Preparation for Recitation on Botnets
Read Your Botnet is My Botnet: Analysis of a Botnet Takeover by Stone-Gross, et al. You can skim §5.2.1-§5.2.3.
- Section 2 explains how Torpig infects a user's machine. After reading this section, you should understand how that happens: how the rootkit gets installed and why its installation remains undetected.
- Section 3 explains the technique (domain flux) by which Torpig bots communicate with the C&C (command and control) server. After reading this section, you should understand why it's difficult to simply block bots from accessing the C&C server.
- Section 4 explains how the authors were able to take control of the Torpig botnet for a few weeks.
- Sections 5 and 6 give an analysis of the botnet based on the authors' takeover. (Remember you can skim §5.2.1-§5.2.3)
- What tools and/or threat models are violated by Torpig?
- Think about the key factors that allowed the authors to infiltrate the Torpig botnet. Would their techniques work for all botnets?
- Was the authors' methodology -- taking over the botnet -- necessary to collect the data they wanted?

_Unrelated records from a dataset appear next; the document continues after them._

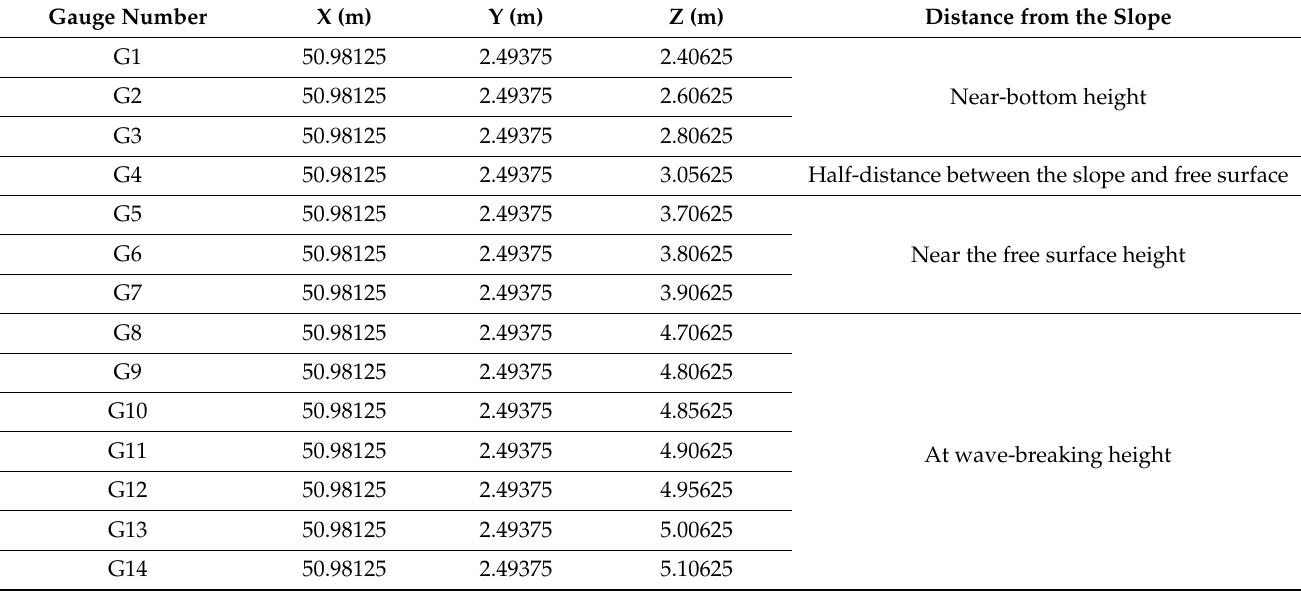
Table 3. Measuring positions for gauges placed near the substructures along the z -direction.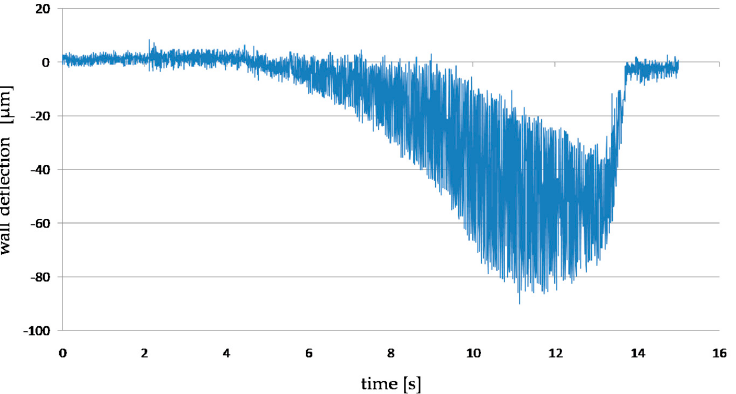
Figure 6. The plot of the deflection of the thin-walled workpiece obtained by measuring the deformation with a displacement laser sensor.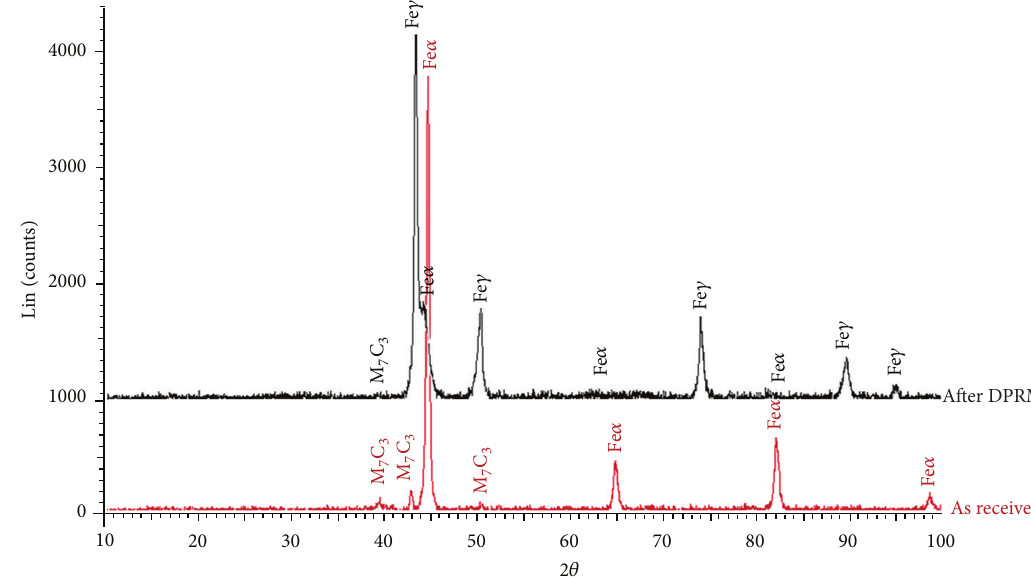
Figure 9: X-ray diffraction pattern for as-received and after direct partial remelting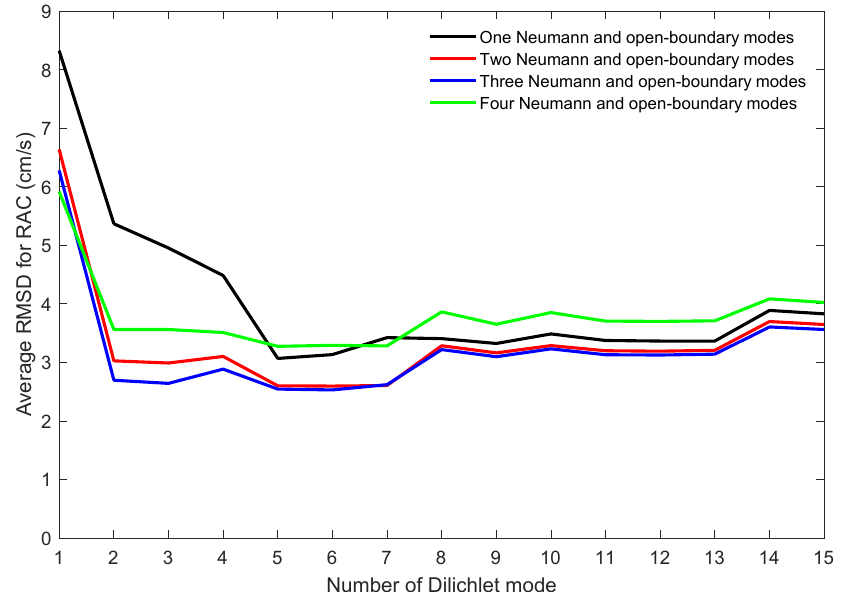
Figure 5. Five-path averaged RMSDs for RAC, plotted against the number of Dirichlet modes. The number of Neumann modes and open-boundary modes changes from 1–4, corresponding to the black, red, blue, and green lines, respectively.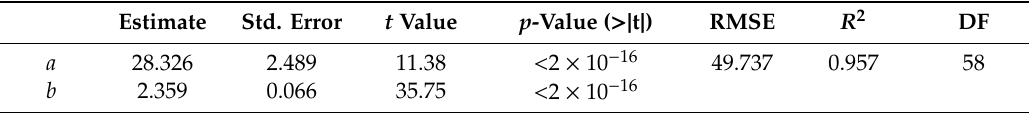
Table A1. Parameter estimates and goodness-of-fit statistics for the poplar shoots model with the equation DW sh = b × D c .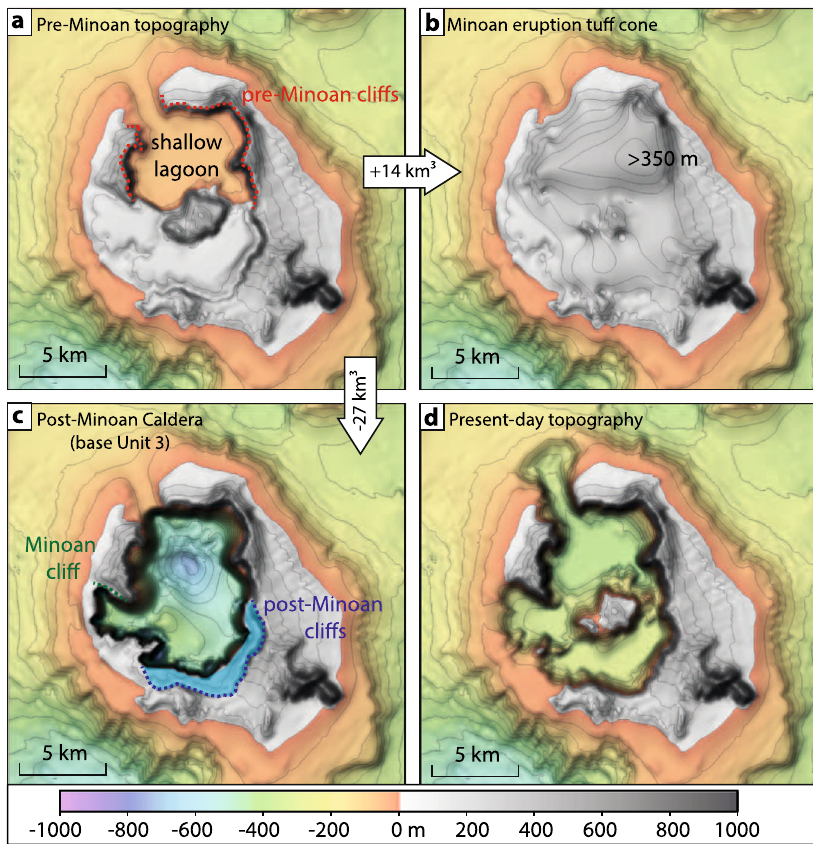
Fig. 4 | Interpreted topographic evolution of the Santorini caldera during the Minoaneruption.a Pre-Minoantopographywithshallowmarinenortherncaldera basin ( “ shallow lagoon ” ) and pre-Minoan cliffs (dotted red lines) 8,28 . b Tuff cone formed during the third phase of the Minoan eruption 4,7 . c Post-Minoan caldera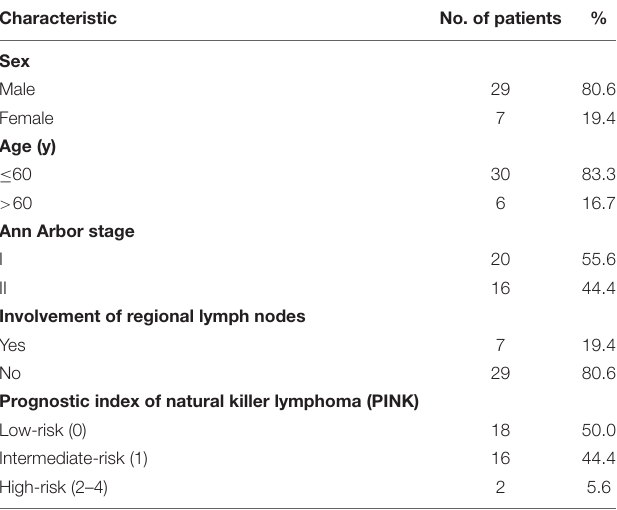
TABLE 1 | Clinical characteristics of the patients in Cohort A ( n = 36).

Was it ethical?
Question for Recitation
Before you come to this recitation, write up (on paper) a brief answer to the following (really—we don't need more than a couple sentences for each question). If your TA has requested that you email your answer to them, you may do that instead, but it should still be handed in before your recitation begins.
Your answers to these questions should be in your own words, not direct quotations from the paper.
- What does it mean for a computer to be a "bot"?
- In Torpig, how does a machine become a bot, and how does it receive instructions to carry out attacks?
- Why is it difficult to prevent a machine from becoming a bot? Why is it difficult to simply block bots from accessing the C&C server?